GeoIP filtering can be a powerful form of security, but only if used correctly.
GeoIP filtering, a technology that can block web traffic from entire countries, can be an effective way to stop hackers from attacking your business. As the name suggests, it blocks network connections based on geographic location – information it gets based on IP addresses. This can then be used to filter and prevent both outgoing and incoming connections to and from your business.
The fact is cyber crime is a growing business with worldwide reach, and a typical UK company might find itself being attacked by hackers from almost anywhere on the planet at any time. Yet the majority of attacks come from just a few main countries, including Russia, Brazil and China. Logically, then, it makes sense to simply cut off access to your computers and networks from those locations.

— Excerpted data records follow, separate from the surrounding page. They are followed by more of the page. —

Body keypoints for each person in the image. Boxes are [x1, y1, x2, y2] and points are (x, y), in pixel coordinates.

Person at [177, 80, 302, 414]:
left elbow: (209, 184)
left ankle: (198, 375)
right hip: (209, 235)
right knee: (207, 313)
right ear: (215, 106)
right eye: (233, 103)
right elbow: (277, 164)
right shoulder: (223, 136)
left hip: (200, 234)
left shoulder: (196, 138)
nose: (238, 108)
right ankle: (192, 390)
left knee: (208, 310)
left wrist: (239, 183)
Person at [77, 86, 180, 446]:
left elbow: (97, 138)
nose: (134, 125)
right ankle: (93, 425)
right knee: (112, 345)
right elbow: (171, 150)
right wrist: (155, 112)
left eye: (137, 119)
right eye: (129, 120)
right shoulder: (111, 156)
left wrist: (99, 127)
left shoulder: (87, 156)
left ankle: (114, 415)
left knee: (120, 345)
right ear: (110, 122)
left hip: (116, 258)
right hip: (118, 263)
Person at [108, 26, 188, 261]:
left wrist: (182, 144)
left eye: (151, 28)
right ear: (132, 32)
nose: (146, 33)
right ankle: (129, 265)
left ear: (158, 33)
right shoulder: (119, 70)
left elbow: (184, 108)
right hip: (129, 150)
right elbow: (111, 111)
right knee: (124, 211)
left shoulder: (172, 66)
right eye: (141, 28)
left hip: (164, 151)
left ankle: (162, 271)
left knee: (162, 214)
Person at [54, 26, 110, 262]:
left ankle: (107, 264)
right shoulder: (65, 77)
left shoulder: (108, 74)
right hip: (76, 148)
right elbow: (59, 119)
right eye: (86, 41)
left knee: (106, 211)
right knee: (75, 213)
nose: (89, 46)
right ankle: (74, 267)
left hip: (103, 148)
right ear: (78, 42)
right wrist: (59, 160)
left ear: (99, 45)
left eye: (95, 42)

At TMB, for example, we’re able to set up the SonicWall firewalls we supply to do just this, and it’s something we often recommend for our customers. Yet there are also situations when it’s not so useful – at least not without some additional configuration.
When & How To Use GeoIP Filtering
If your business is entirely UK based, and you have no reason to accept incoming online communications from other countries, then whole-country geoIP filtering makes perfect sense. But if you deal with customers from abroad or you want people from other countries to access your website, then you have to think more carefully about who you can block.
Furthermore, chances are that even if you don’t deal with customers from overseas, you’re possibly using software or online services that are hosted in locations outside the UK – such as webmail or web hosting. In any case, you’ll need to allow these through your firewall too.
That might, for instance, mean allowing traffic from the US – potentially a bit of a problem when you consider how much malicious internet traffic originates from there. But even so, there are many other nations you can block, which you have no reason to accept connections from, and it’s here that geoIP filtering is worth its weight in gold.
While simply cutting off entire countries can be quick and effective, it often makes more sense to tweak geoIP filtering settings to make your web blocking more sophisticated. You might, perhaps, block only certain IP addresses, certain ranges of IPs or lists of IPs known to be malicious. Or, if you do go ahead and block a whole country, you can create rules in your firewall that make exceptions and allow trusted (white-listed) IP addresses to access your systems.
Such tweaking can also be helpful if you have staff travelling abroad, whether for work or pleasure. If you want them to be able to access your business network while they're away, then you can temporarily stop blocking the country they've gone to or whitelist their IP.
Is GeoIP Filtering Right For You?
Like any security measure, geoIP filtering has its limitations. As well as potentially blocking legitimate online traffic, it won't be able to prevent a targeted attack, because criminals can easily hide their location, so although they might be based in one country, they can use servers and compromised computers in other locations to actually launch their attacks from. That means, of course, they could attack you from the UK or other places that aren’t included in your geoIP filtering.
In the end, there’s very little you can do about that, and geoIP filtering should be considered just one tool in your cyber security arsenal, to be used in conjunction with other technologies and methods. It won’t stop everything, but if used correctly, it’s often better to have it switched on than not.